Religious people have this automatic get-out clause to free them from the consequences of their, or their fellow adherents’, words and actions. Either My conscience makes me act thus: therefore you cannot criticise. It’s strange this, because when gay people say My love is as real to me as yours is to you the religious tend to reply Ha! Like a man who would love a donkey, as though this is analogous, in anything but a contemptible sense. No-one ever says to the religious, when they are using their conscience as an excuse, Maybe mass murderers feel they are following their conscience. Should we refrain from asking them to disengage from their acts of unkindness?.
Or they say You can’t judge my (universal) religious theory from the actions of those people over there who adhere to it (even though this seems a bit of a contradiction with the universal claims made for the theology). It’s always an extreme unrepresentative element of the religious who (metaphorically) do the stoning. The reasonable religious folks get on with more reasonable things, like banning barrier contraception.

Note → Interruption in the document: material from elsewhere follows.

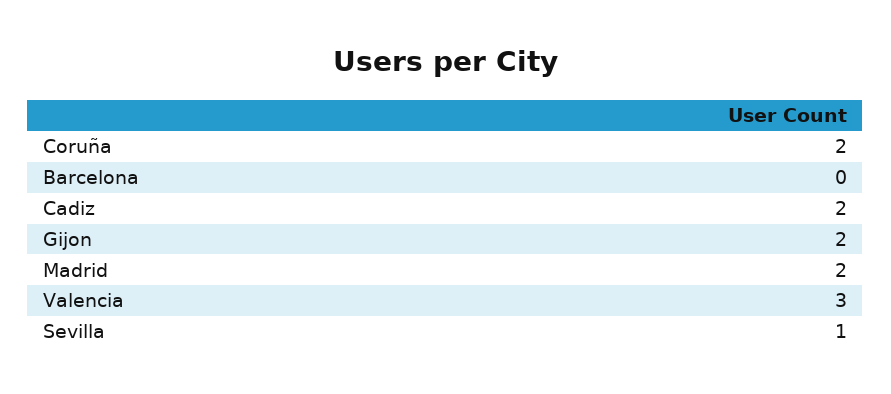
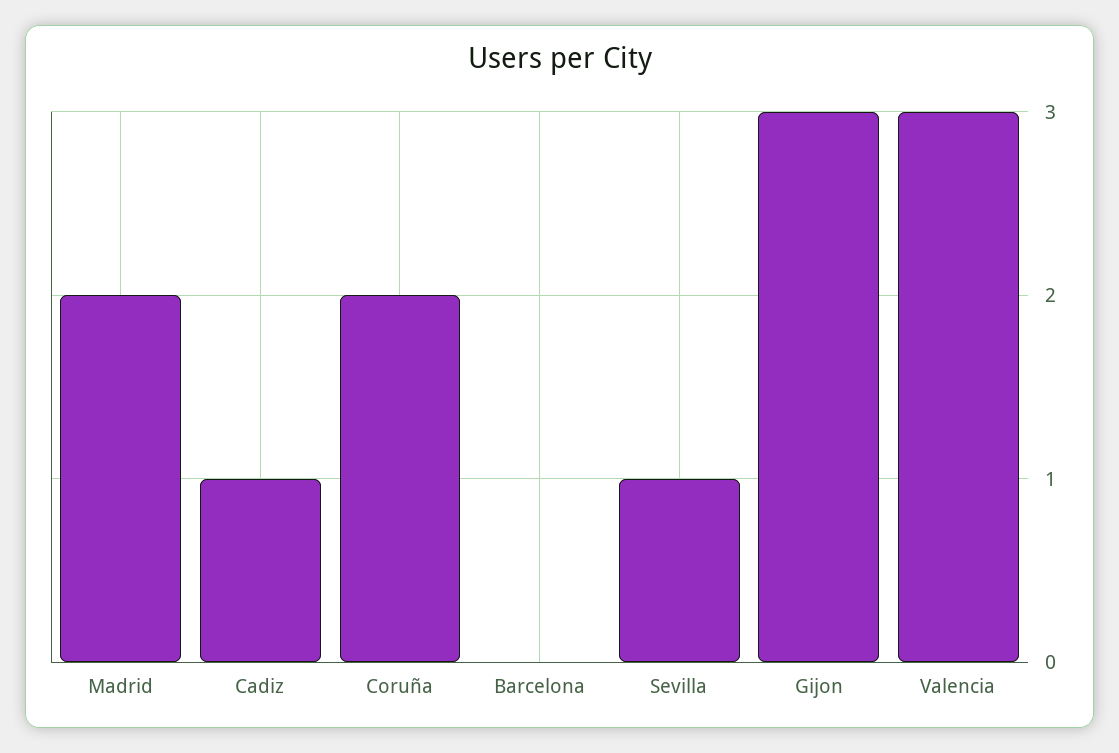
Cadiz: 2 -> 1
Gijon: 2 -> 3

But what about secular liberals. Rightwing pundits claim that liberals control the media, the language we use, the thoughts we can hold etc etc. Yet my experience of all this political correctness is that it works in favour of anti-liberal forces: no-one will prosecute any Muslim who calls for the death of homosexuals, and nor do I hear any Anglican or Catholic christian leader standing up to it. I am against all hatecrime legislation: my point is that even those who support it, deploy it selectively; and that the rightwing critics of it miss the point, because it is against liberals that these laws are applied, not conservatives.
What if I exercised my own freedom of secular conscience? And reacted as follows:
- People who work for the state should refrain from covering their face while interacting with the public. (This includes the fashion for balaclava-ed cops at Liverpool Street station by the way. For goodness’ sake. Liverpool Street).
- If you believe that preventing infected sperm from entering another human body will increase. rather than decrease, the spread of a virus, then you are at best being unhelpful, and your comments on any other matter of fact should be judged accordingly.
- Wanting to stone people to death is too far from the established norms of our tolerant society. If you feel like this you should train yourself to keep your abhorrent views to yourself, the way that unruly infants learn to keep their mouths shut in a classroom.
None of my wishes will come to pass and in fact, I will bet, most readers of this website, whether they're on the left or the right, will think I'm off the scale of acceptability on at least one. The sense of foreboding I have is because the anti-liberal forces are winning. I’ve yet to hear a single Anglican or Catholic leader, for example, react negatively to the death-to-gays demands from Muslim clerics. Why not? Could it be that they have decided that Islam is the dominant religious force in Britain, and that they’d sooner seek accommodation for their own strand of monotheism, than attempt to represent the cultural traditions of the country which gave their faith institutional succour?
Just asking, like. Off for a swim now. Before the stoning squad turns up.